Text:
........

Mike Matheny has gotten plenty of criticism for the way he managed the Cardinals in 2014 playoffs, most of it deserved. Ben asked if the Cardinals would win a World Series in spite of Mike Matheny. Eric criticized Matheny's lack of patience and poor planinng. Joe discussed Matheny's use of Randal Grichuk and Oscar Taveras in the playoffs. At this point, having an extended discussion about Matheny's mishaps in the playoffs would just be piling on with no guarantee that any other manager would have garnered the Cardinals a different result.
I wanted to write a post recommending the Cardinals fire Mike Matheny, but I don't like to write posts that are pointless. Asking for Matheny's ouster has no point aside from my own catharsis. I don't think Mike Matheny's well recognized skills as a leader and his results, two NLCS appearances and one in the World Series, guarantee him immunity as manager. Walt Jocketty was fired ("mutual") as general manager when the Cardinals had three NLCS appearances, two World Series apperances, and were a year removed from a championship. Jocketty was undoubtedly successful, but was let go when he did not buy in to the Cardinals shifting philosophy, causing a rift in the front office. This is not a post calling for Mike Matheny to be fired because as Bernie Miklasz wrote yesterday
I feel foolish for having to write this, but with the anger still raging over Mike Matheny's managerial blunders in the NLCS, let's clear one thing up: the Cardinals aren't thinking about making a change.
Bernie knows what he is talking about and went further, stating "it's ludicrous for anyone to seriously believe the Cardinals should replace Matheny." As such, it would be pointless to write a post asking Matheny to be fired. I agree that it is ludicrous to seriously believe that the Cardinals will replace Matheny, but I come down on the other side when it comes to "should". I do not have a problem with Matheny not leading the Cardinals to the World Series. It's the playoffs. To expect or demand anything once you get to October is ludicrous. Mike Matheny is not in the front office, but like with Jocketty there is a disconnect within the Cardinals organization. Mike Matheny and John Mozeliak need to come together with a much clearer understanding of the roles players are expected to perform and giving players legitimate opportunities to succeed under that plan.
At post-NLCS presser, Mo & Matheny look to 2015
The Monday after the Cardinals' 2014 season came to an end, general manager John Mozeliak and manager Mike Matheny together addressed the media, offering a window into the organization's 2015 plans.

........

Material shown:
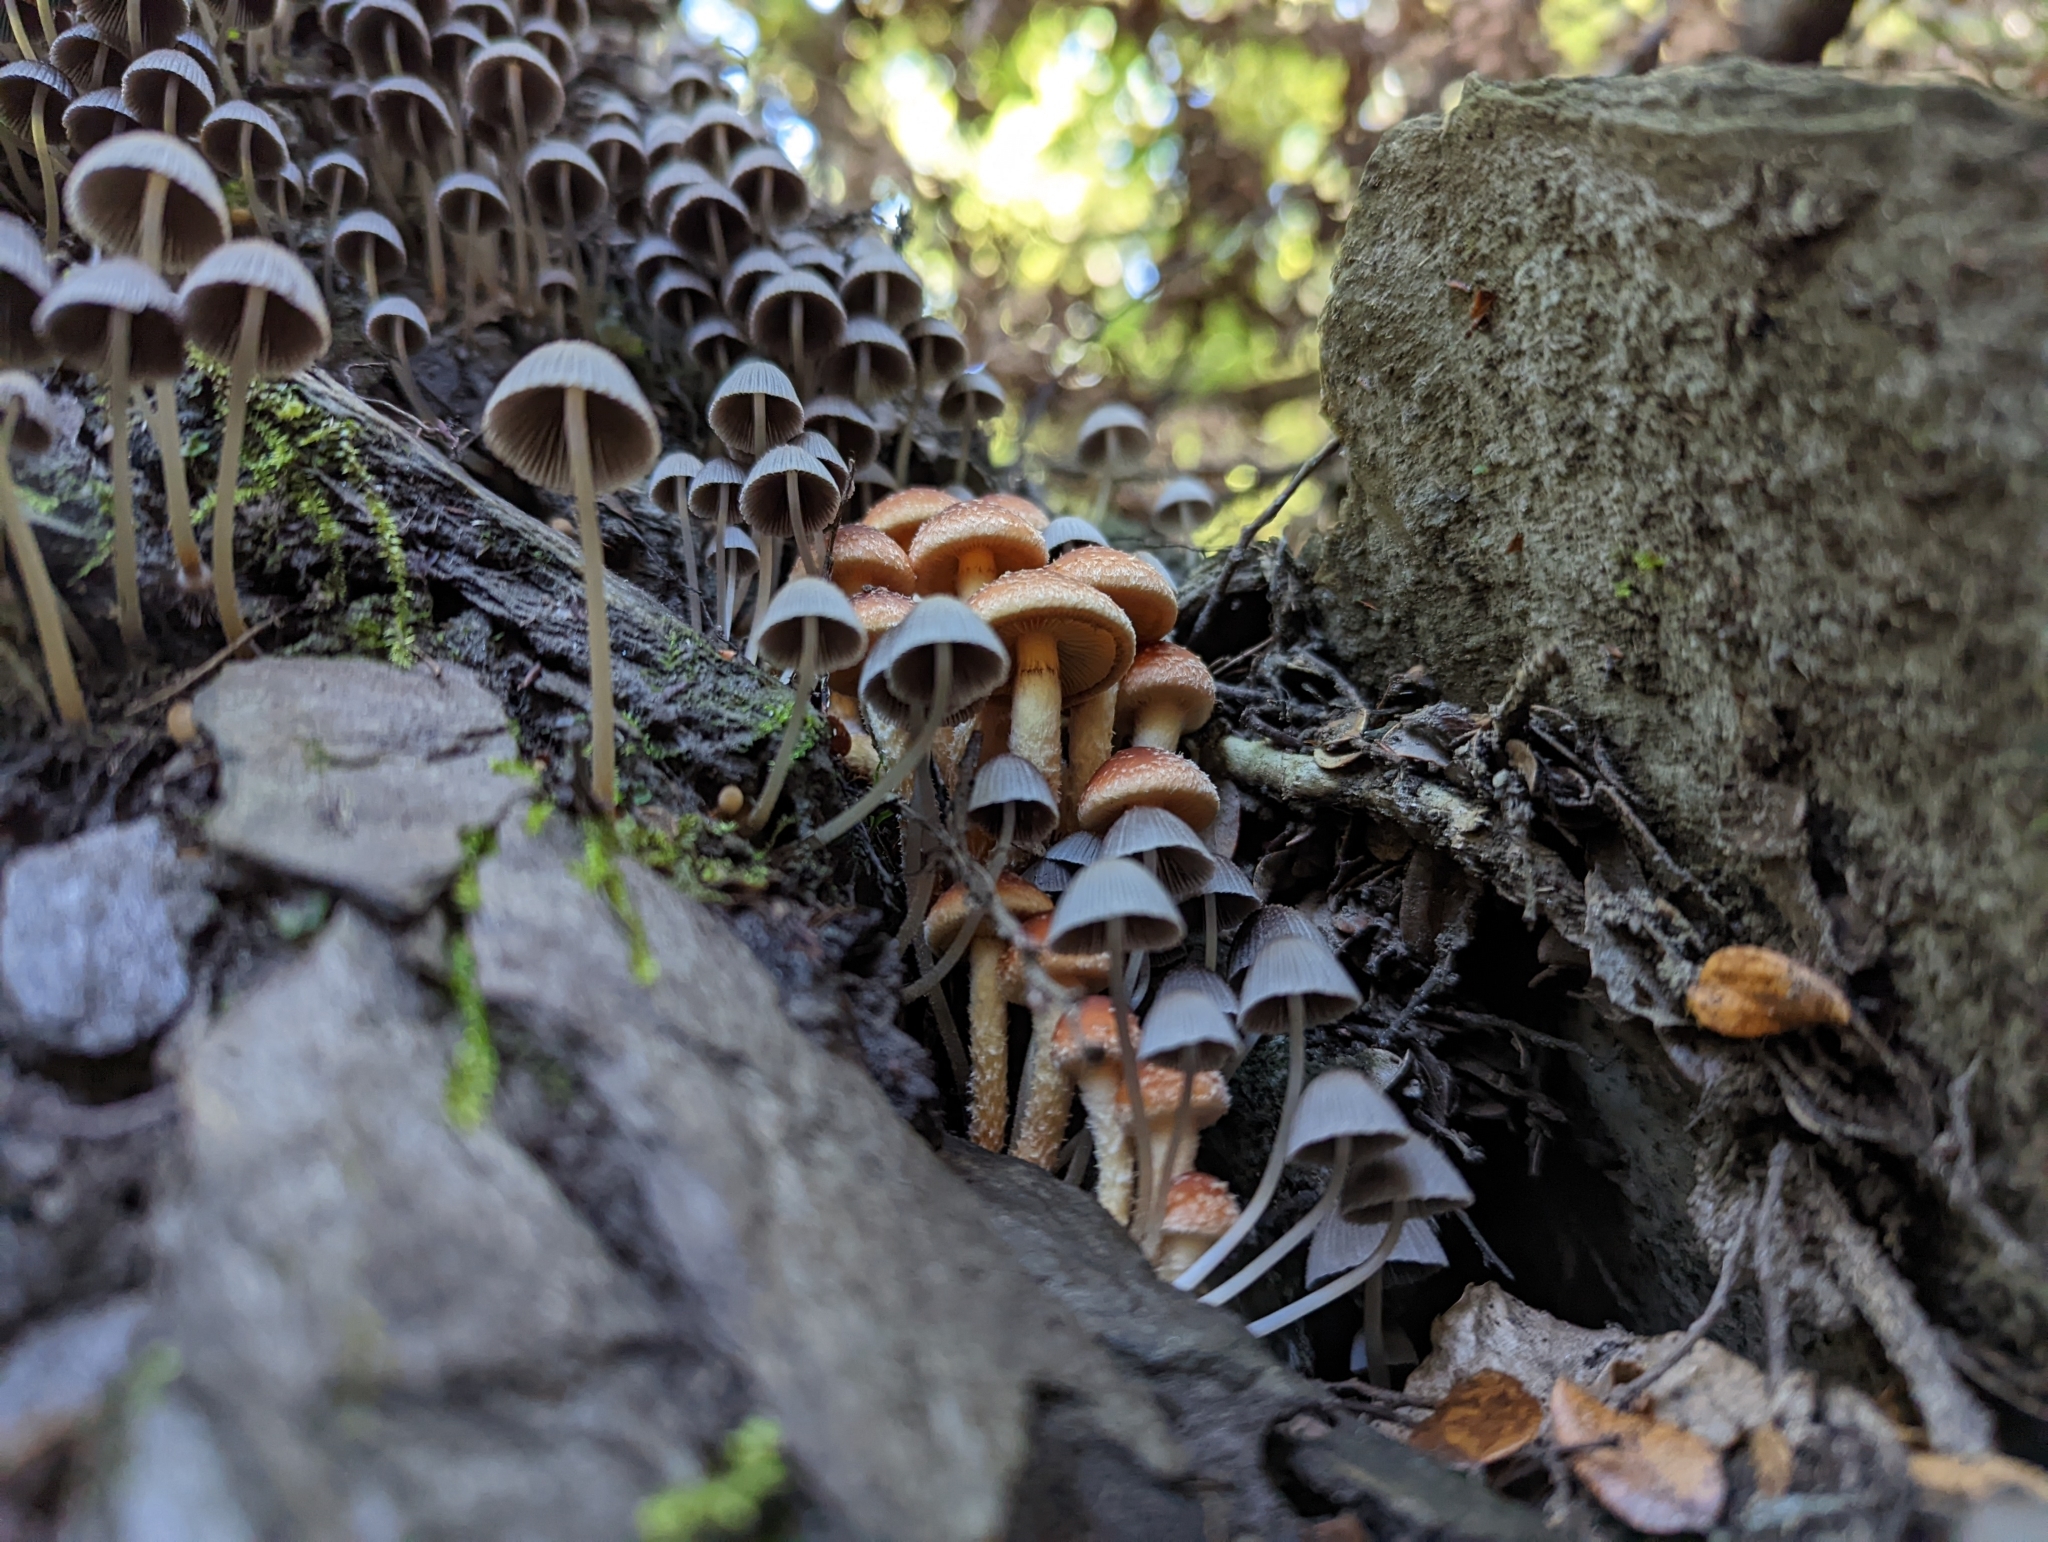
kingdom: Fungi
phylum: Basidiomycota
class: Agaricomycetes
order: Agaricales
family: Strophariaceae
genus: Hypholoma
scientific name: Hypholoma australianum
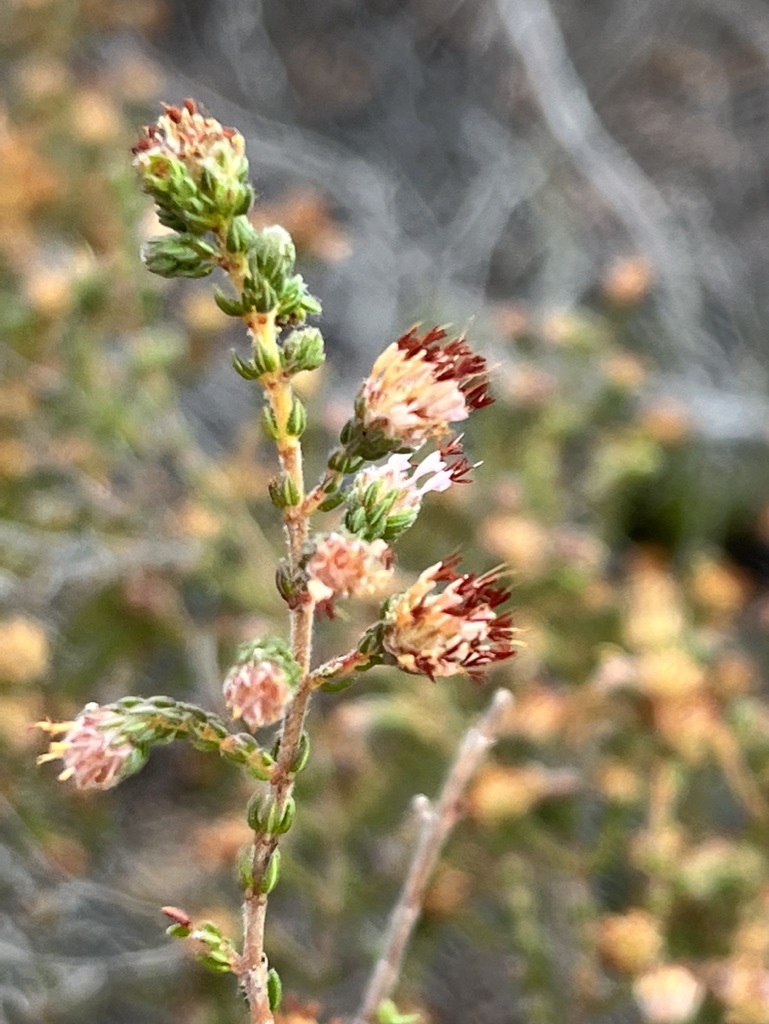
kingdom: Plantae
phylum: Tracheophyta
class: Magnoliopsida
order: Ericales
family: Ericaceae
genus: Erica
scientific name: Erica ericoides
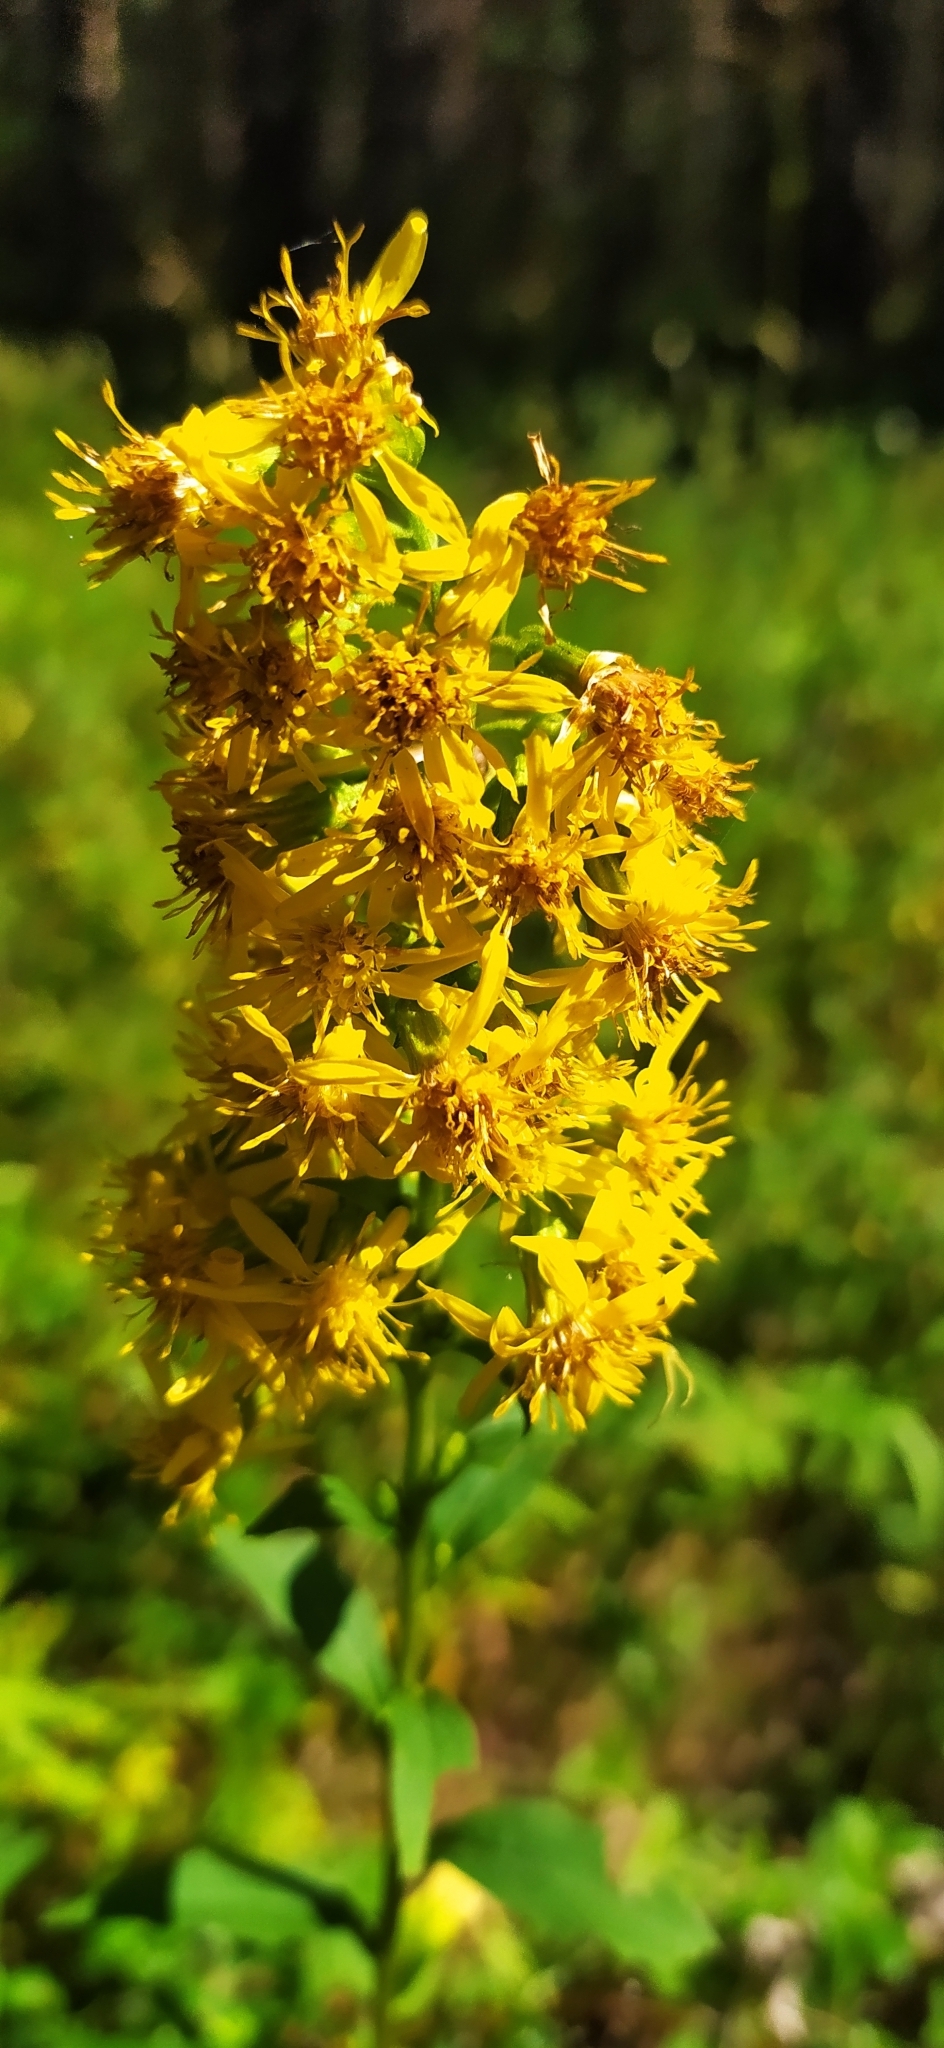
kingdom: Plantae
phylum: Tracheophyta
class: Magnoliopsida
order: Asterales
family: Asteraceae
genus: Solidago
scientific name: Solidago virgaurea
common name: Goldenrod
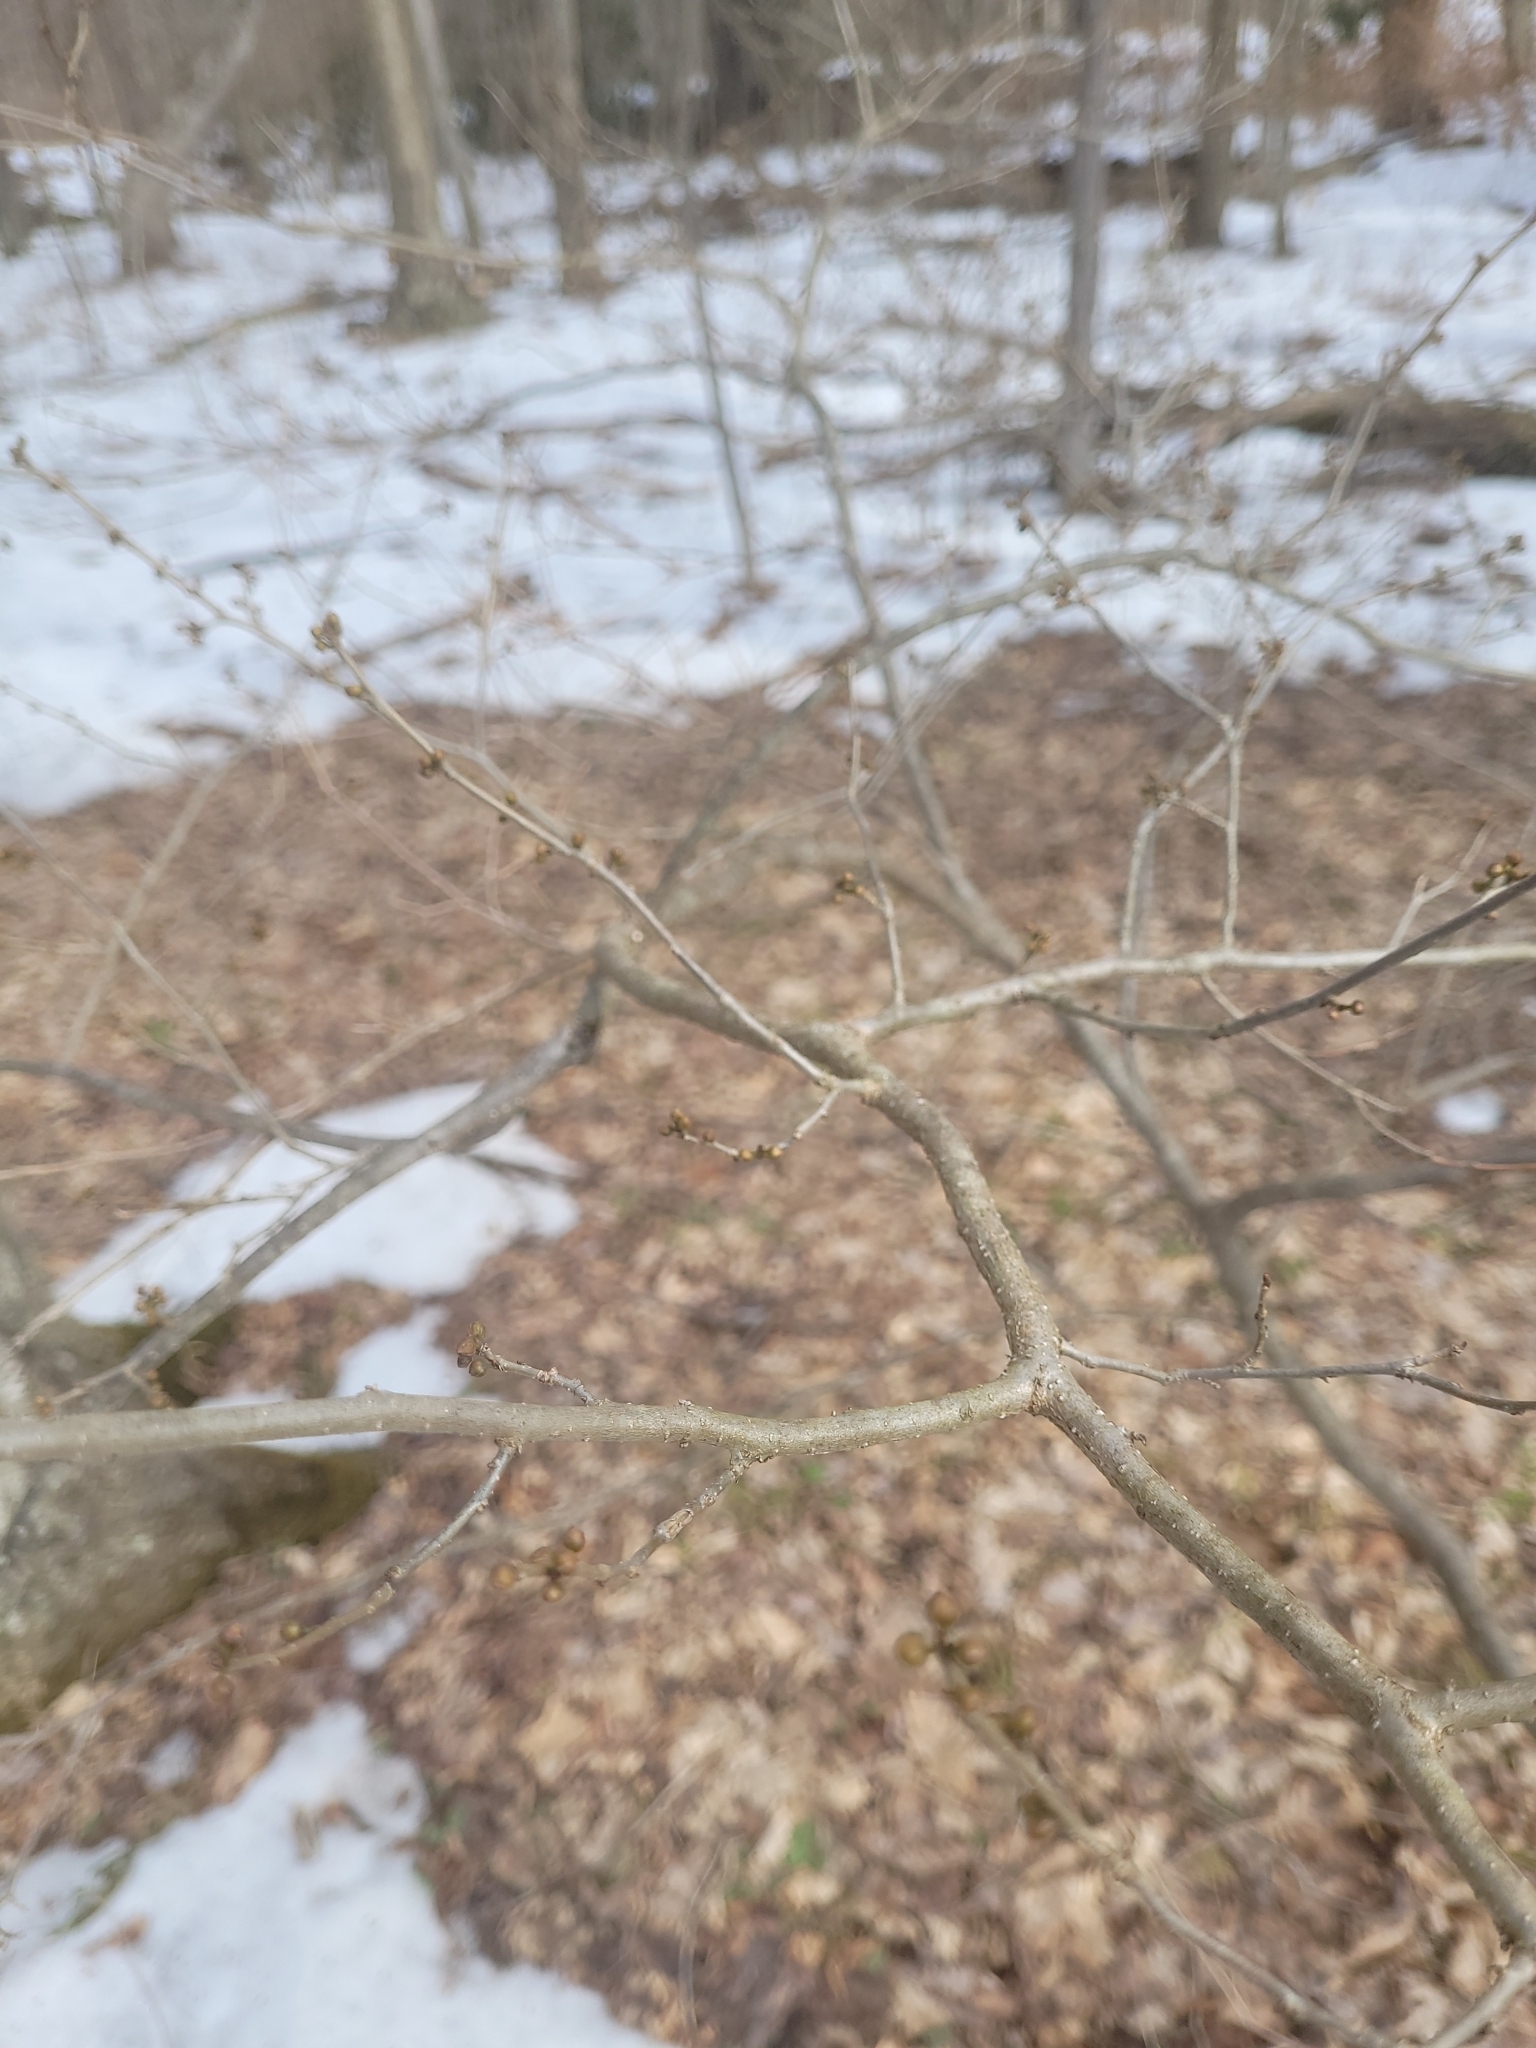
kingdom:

........

Exercise requirements:
1 > From the passage on Mike Matheny, list each person that its opening paragraph says raised a point about his playoff management, along with the point each one raised.
2 > Extend the passage on Mike Matheny, starting after its final sentence.

Results for each task:
1 >
- Ben: asked whether the Cardinals would win a World Series in spite of Mike Matheny.
- Eric: criticized Matheny's lack of patience and poor planning.
- Joe: discussed Matheny's use of Randal Grichuk and Oscar Taveras in the playoffs.

2 >
After the Cardinals defense was exposed in 2013, John Mozeliak spent the winter looking to upgrade. He wanted to replace Pete Kozma because of his putrid offense, but brought in a good player on offense without having to sacrifice defense in Jhonny Peralta. The main move came in one transformative trade. He moved postseason hero David Freese, along with Fernando Salas, in exchange for Peter Bourjos, arguably the best defensive centerfielder in the game, along with prospect Randal Grichuk. The trade improved defense at three positions in one swift move. Matt Carpenter, who capably handled second base in 2013, would be moved to a more natural position at third base, a big upgrade over David Freese. Kolten Wong, who saw very limited time in 2013, would enter the season as the everyday second baseman and potentially an upgrade over Carpenter. Peter Bourjos would take time from Jon Jay, vastly improving the range in centerfield.
Mike Matheny gave this plan ten games before dismantling it. Peter Bourjos started eight of the first ten games and then received just 58 more starts the rest of the season. Less than a week after taking the job away from Peter Bourjos, Matheny did the same to Kolten Wong when Mark Ellis came off the disabled list. Matheny claimed Wong lacked adversity, and Mozielak was eventually forced to send Kolten Wong down to the minors because Matheny would not provide him with playing time.
This was not the first, nor would it be the last time Mike Matheny would poorly rely on a small sample size to make decisions. He abandoned an entire offseason of plans a week into the season, would later start Pete Kozma in Game 1 of the NLDS because of his prior success against Clayton Kershaw, and he started Randal Grichuk throughout the postseason because he had a good five-game stretch in September. The Bourjos situation did not end up costing the Cardinals much in production as Jon Jay's career-high .363 BABIP helped rebound for a solid offensive season. Kolten Wong would eventually regain his job as Mark Ellis provided so little production it was nearly impossible not to use Wong.
There is no doubting that Oscar Taveras' production this season came as a disappointment, but his introduction to the major leagues did him no favors. When Keith Law was asked in his chat whether Taveras' season was a disappointment, Law replied, "Not fair, especially not with the way he's been handled." Matheny never provided Taveras with consistent playing time despite the 22-year-old player's professed need for at bats from the front office. When Taveras came up in July, Matheny gave Taveras nine of ten starts, then just six of thirteen prior to the trade deadline.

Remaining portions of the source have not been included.